The gender wage gap, which has persisted for decades and continually leaves working women short-changed, has many causes that often don’t show up in pay stubs, a new Economic Policy Institute study says.
And commenters on a panel releasing EPI’s report – What Is the Gender Pay Gap And Is It Real? — delved into those causes, which range from the predominance of women in low-wage jobs, such as child care and home health care, to declining pay in other occupations as those jobs become more female, to the fact that even more education isn’t a solution.
The current gap shows the median pay for a female worker is 80 cents for every dollar a white man receives, in yearly wages, or 83 cents per dollar in weekly pay. The median is the point where half the workforce is above and half below.
Compared to white men, the standard, yearly pay medians for African-American women (66 cents) and Hispanic-American women (53 cents) are even worse.

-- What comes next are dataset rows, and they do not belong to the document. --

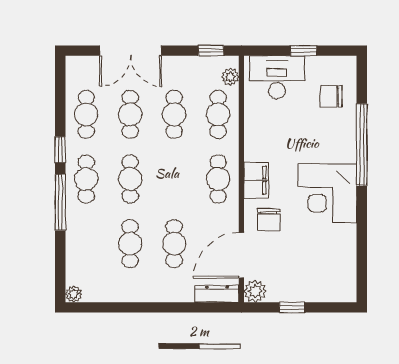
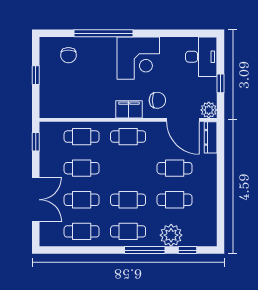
plant: (230, 77) -> (55, 128), removed
desk: (277, 77) -> (201, 57), moved, turned 180
window: (60, 150) -> (188, 250), moved
plant: (74, 294) -> (171, 235), moved, width x1.88, depth x1.88

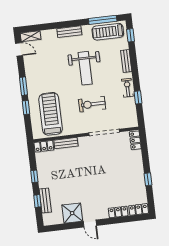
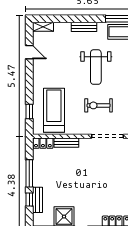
door: (19, 49) -> (29, 52), moved
window: (23, 86) -> (29, 78), removed
window: (26, 107) -> (29, 111), moved
window: (34, 176) -> (29, 173), width x2.17

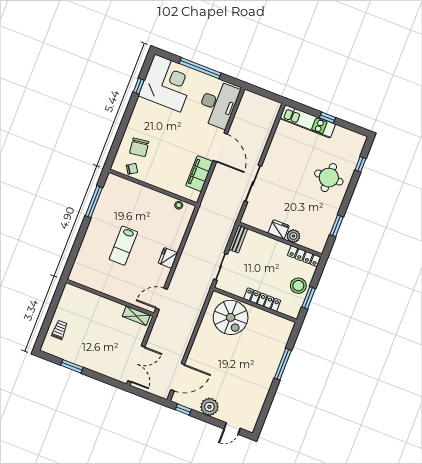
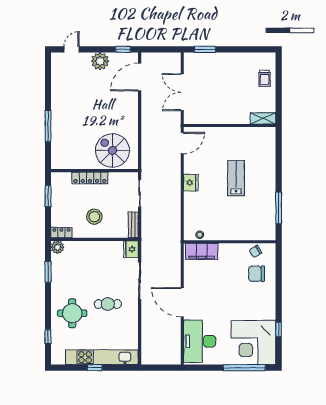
window: (200, 68) -> (244, 368), moved
kitchen unit: (308, 121) -> (102, 357), width x1.36
chair: (139, 147) -> (257, 274), turned -82
cafe table: (292, 173) -> (108, 304), added
filing cabinet: (199, 174) -> (202, 251), moved, turned 90
fridge: (279, 229) -> (131, 249), moved, turned 90
plant: (293, 236) -> (57, 247), moved
locker: (304, 256) -> (61, 233), width x0.66
stool: (298, 286) -> (94, 217), moved
shelving: (136, 316) -> (263, 118), moved
double door: (136, 364) -> (182, 92), moved
window: (72, 366) -> (205, 49), moved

The pay gap has become an issue in the 2016 presidential election campaign, with Democratic nominee Hillary Rodham Clinton vowing to push equal pay for equal work if she wins the Oval Office. The report, released Oct. 25, makes clear that a strong equal pay law will help, but that it’s not the total solution to the pay gap.
That’s because “women’s occupations” such as teachers and nurses are devalued, women are channeled in college into lower-paying majors, and millions of women are in the lowest-paying jobs in child care and elder care, the report and the panelists noted.
The panel also discussed various ways to close the gap. That gave one participant, Sarita Gupta, executive director of Jobs With Justice, the chance to state the obvious solution: Unionizing. Not only do unionized workers – men and women – out-earn their non-union colleagues, but the pay gap between male and female unionists is a dime per dollar.
“The number one way” to close the gap “would be to create a unionized workforce,” Gupta declared. With unions, “You are setting standards that say a job is paid a certain amount. It gives” woman workers “wages and bargaining power to set standards for equality.”
“The average woman worker loses more than $530,000 over the course of her lifetime because of the gender wage gap,” EPI reported. The average college-educated woman loses even more: $800,000.” Losses continue into retirement as lower wages for woman workers mean lower Social Security and pensions.
Ironically, highly paid women have even more of a gap than their lower-paid sisters. The highest paid women at the 95th percentile of earners – those in executive and professional ranks – have median hourly wages of $48, trailing men by $17, or 27 percent.
The lowest-paid women earn $8.61 hourly, eight percent less than $9.36 for the lowest-paid men. Panelists said that’s because the federal minimum wage, $7.25, puts a floor under those workers’ pay.
Education is touted as a way to close the gender pay gap, but EPI analyst Elise Gould says that’s not true. One reason is that even in higher education, women are channeled into majors – social sciences, human relations and the like – that lead to lower pay.
“Women can’t educate themselves out of the wage gap,” even though they now make up the majority of U.S. college graduates and approach the majority in some professions, Gould said. And their wages plateau when women are in their 40s and then start to decline, while men’s wages keep rising until retirement.
And, said Heidi Hartmann of the Institute for Women’s Policy Research, there is “occupational segregation” of women by industry and within the same industry. Both hurt working women, she added.
Hartmann used attorneys as an example. Proportionally, more woman attorneys become judges, who are among the lowest-paid professionals in the legal field, she said. Men, with the same qualifications and background, are promoted to corporate counsel jobs – the occupation’s highest-paid end.
“And secretaries working at non-profit organizations,” who are usually women, “make far less than secretaries working at GM,” Hartmann added.
Even when women break into so-called male occupations, such as science, engineering and mathematics, they still don’t fully catch up to their male counterparts, the panelists and the report note. But they’re still better off and their wage gap is less than if they stay in equivalent woman-dominated fields.
“We looked at middle-skill jobs” where workers earn $35,000 yearly in factories, transportation and information technology, Hartmann said, referring to IWPR’s own prior study of 250 sets of occupations. “Employers say ‘We can’t find people to fill them,’ and we say: ‘Look right under your nose, at the women.’” All three fields are male-dominated, IWPR found. Yet the needed skills are comparable to those woman workers use in other occupations.
Yet another factor in the wage gap is the major shift since the 1970s in the proportion of single-woman households with children, noted Letifa Lyles, director of the Labor Department’s Woman’s Bureau. With working women still saddled with primary child care duties, and even more so if they’re single parents, their pay is dragged down, she said.
“We don’t have any national policies that equalize pay for caregivers,” Lyles said. Such policies would free more women to work outside the home and for higher pay. “Other countries, like Canada, have much higher female labor force participation, because they have paid family leave and decently paid child care.”